Actually, the body count turns out to be unusually low, with most of the cast managing to survive to the final reel, although one sympathetic character does almost meet a horrendously unpleasant end, gets rescued in the nick of time, but is then dismissively dispatched in what amounts to a throwaway joke. We get the usual cliché involving a character, in this case a police deputy, who spends the whole movie being a brainless aggressive idiot who you hope will die horribly (Justin Allen), only to suddenly change character for no discernible reason and become sympathetic -- just before he does in fact die horribly! As I’ve mentioned, this part of the movie is completely predictable plot-wise. But, call me a soft touch, I still found the potential tedium somewhat relieved by the antics of Scoot McNairy who plays Frank, the yokel cousin of the owner of the wrecking yard, who turns up half-way through to find out what all these people are doing dying on his premises. Suddenly the film takes a turn into broad comedy, and considering the derivative nature of the drama, it is all the better for it. McNairy plays the character as broad as it is possible to be, and is a million miles removed from the romantic lead he recently played in the apocalyptic alien doomsday movie “Monsters”, sounding like The Simpsons character Cletus and lurching about in oil-stained dungarees like one of the more inbred members of the family in “Deliverance”, McNairy tops off the physical performance by sporting a pair of huge, erratically positioned, heavy-framed spectacles with a maximum lens magnification that turn his eyes into golf ball-sized orbs trapped in a goldfish bowl.

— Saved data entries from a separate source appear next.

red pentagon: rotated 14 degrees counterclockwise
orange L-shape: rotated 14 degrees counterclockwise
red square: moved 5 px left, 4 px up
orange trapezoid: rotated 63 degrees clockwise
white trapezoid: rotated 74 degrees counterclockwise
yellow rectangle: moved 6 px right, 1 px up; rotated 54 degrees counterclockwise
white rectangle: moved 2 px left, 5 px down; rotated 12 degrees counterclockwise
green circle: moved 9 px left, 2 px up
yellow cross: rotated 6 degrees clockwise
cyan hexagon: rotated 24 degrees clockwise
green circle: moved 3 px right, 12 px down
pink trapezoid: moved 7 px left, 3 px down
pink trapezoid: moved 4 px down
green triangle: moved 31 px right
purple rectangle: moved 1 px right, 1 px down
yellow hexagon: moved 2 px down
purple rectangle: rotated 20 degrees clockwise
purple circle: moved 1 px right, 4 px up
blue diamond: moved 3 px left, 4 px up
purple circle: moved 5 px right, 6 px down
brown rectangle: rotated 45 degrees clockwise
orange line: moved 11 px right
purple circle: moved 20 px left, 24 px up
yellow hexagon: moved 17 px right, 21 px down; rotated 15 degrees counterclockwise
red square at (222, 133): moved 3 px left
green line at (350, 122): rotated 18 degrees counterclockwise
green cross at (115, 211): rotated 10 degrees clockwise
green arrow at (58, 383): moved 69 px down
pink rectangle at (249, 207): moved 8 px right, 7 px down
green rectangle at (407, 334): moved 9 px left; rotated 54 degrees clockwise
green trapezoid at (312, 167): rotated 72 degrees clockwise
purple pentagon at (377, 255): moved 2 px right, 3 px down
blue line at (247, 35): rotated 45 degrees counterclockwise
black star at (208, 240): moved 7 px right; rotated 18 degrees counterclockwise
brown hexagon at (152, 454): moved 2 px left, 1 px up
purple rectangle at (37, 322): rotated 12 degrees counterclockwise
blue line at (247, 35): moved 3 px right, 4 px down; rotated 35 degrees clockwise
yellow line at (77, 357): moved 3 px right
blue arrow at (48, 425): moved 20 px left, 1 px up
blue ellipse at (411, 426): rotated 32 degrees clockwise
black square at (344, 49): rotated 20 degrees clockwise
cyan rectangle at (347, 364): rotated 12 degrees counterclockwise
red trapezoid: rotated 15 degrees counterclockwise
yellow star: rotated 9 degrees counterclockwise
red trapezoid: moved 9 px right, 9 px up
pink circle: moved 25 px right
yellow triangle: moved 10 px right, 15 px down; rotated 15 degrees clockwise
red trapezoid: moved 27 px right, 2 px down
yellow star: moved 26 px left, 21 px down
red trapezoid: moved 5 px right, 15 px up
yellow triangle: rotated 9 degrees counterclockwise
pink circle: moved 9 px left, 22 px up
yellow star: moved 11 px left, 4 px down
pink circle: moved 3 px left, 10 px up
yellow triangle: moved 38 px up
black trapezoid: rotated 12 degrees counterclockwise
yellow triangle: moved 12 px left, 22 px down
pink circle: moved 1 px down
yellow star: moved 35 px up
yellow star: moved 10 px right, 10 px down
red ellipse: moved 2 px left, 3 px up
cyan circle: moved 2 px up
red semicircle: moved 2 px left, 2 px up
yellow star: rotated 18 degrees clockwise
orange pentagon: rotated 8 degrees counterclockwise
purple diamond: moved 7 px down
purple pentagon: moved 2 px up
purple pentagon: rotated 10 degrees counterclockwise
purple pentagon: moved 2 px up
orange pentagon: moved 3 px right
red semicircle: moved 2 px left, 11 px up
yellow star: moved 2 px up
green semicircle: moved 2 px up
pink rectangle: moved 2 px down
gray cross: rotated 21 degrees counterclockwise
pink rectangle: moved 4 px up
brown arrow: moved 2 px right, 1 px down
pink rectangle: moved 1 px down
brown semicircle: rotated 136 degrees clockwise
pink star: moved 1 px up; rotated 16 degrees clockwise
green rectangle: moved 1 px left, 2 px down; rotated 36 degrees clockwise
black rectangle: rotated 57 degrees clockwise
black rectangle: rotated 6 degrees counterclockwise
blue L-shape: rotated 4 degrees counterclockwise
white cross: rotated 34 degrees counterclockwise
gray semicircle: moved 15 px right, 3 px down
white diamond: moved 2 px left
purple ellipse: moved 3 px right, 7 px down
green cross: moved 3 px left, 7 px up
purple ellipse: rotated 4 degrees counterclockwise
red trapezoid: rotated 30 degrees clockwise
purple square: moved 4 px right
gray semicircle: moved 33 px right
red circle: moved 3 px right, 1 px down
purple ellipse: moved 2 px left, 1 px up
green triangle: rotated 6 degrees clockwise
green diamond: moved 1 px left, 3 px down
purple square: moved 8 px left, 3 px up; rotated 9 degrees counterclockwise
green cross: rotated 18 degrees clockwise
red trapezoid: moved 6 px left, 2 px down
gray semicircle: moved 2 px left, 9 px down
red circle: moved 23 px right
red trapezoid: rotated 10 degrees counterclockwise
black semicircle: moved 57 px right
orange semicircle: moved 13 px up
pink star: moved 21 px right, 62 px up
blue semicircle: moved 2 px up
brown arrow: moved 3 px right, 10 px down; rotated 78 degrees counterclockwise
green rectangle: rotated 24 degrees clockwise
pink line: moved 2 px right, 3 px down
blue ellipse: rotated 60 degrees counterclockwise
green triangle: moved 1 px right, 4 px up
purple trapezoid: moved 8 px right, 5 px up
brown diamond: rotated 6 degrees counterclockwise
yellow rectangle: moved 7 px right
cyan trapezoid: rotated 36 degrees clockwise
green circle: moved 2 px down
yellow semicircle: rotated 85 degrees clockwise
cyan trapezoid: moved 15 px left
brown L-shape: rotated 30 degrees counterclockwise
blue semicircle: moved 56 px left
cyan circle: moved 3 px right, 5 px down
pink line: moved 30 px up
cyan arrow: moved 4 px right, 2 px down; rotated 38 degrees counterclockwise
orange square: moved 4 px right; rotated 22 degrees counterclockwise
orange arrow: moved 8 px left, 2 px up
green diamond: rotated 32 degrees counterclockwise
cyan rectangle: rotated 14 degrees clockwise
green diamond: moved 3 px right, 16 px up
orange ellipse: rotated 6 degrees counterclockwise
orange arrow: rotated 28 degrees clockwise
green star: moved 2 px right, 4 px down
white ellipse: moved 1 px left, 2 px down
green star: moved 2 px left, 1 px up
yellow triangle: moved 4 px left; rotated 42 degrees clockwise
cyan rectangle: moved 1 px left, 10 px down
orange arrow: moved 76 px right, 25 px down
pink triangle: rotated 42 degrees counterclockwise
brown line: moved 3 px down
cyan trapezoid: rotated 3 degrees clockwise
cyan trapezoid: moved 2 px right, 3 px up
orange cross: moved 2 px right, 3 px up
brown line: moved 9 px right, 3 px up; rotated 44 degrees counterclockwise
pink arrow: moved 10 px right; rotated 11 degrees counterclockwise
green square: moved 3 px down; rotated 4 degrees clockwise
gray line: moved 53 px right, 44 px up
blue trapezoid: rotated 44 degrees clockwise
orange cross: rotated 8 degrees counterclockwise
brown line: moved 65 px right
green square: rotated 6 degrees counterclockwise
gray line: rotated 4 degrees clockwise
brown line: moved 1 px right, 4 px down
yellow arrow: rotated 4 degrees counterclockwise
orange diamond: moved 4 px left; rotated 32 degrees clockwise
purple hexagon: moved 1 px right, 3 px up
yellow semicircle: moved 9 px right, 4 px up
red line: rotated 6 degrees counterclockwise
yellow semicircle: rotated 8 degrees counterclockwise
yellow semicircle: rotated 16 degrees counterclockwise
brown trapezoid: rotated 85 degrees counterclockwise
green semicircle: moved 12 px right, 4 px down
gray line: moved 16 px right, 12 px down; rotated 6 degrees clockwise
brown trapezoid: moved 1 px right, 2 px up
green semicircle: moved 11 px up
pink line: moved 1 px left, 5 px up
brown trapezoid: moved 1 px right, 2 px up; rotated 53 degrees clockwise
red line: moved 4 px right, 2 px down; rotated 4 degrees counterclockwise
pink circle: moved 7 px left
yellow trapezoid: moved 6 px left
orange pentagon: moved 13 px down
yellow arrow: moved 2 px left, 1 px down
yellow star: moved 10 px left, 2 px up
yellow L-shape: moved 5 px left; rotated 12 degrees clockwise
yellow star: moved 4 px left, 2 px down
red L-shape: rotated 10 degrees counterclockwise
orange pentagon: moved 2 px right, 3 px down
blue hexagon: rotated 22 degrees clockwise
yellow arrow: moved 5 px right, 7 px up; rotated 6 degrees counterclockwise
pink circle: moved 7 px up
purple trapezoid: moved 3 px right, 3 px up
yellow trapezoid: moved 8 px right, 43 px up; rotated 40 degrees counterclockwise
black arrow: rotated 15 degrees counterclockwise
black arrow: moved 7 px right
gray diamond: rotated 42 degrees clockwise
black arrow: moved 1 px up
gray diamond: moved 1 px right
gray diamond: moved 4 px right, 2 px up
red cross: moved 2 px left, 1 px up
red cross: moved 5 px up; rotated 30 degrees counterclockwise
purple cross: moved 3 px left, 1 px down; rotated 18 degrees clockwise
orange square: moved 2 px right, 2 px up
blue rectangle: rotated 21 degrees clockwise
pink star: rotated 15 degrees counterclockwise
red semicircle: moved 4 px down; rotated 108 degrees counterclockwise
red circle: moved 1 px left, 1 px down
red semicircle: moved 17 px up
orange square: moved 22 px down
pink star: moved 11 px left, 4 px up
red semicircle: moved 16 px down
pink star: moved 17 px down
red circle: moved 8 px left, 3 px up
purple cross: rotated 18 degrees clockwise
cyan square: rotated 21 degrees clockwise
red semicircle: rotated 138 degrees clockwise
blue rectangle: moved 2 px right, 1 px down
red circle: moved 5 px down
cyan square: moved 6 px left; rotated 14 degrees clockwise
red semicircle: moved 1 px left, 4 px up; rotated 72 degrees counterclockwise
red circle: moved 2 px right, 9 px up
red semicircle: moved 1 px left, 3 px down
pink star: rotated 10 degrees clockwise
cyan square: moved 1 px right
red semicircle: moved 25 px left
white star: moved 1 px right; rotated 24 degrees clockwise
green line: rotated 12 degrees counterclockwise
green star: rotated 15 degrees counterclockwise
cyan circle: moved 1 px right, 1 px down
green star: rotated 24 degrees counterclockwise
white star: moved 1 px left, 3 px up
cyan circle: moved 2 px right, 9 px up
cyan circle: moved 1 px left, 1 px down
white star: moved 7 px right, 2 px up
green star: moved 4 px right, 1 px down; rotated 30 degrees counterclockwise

Nevertheless, a few amusing scenes aren’t enough to inspire much enthusiasm for the rest of this middling drama. Developments play out much as one always suspected they would from the beginning , without any further twists above those which are to be completely expected in a generic slasher plot. The direction is relatively slick, although very much on the conventional side; the performances are good enough for the bland set of characters as they’re written, with only McNairy’s comedy turn really standing out as anything special. It would be churlish to warn anyone off buying or renting such a film as this (there’s a great deal worse out there) but it’s hard to recommend it either. The UK DVD from Chelsea Films is also pretty indifferent, offering only the film (with a choice of 5.1 or 2.0 stereo audio tracks) and nothing else in the form of extras.
If you’re the sort of slasher obsessive who has to see every entry in the genre, then you might well quite enjoy watching as the predictable plot rolls towards its predictable conclusion. As for everyone else, you can safely cruise on by without slowing to view the tame carnage at the side of this road -- it’s nothing you won’t have seen before. Move along, there is nothing to see here.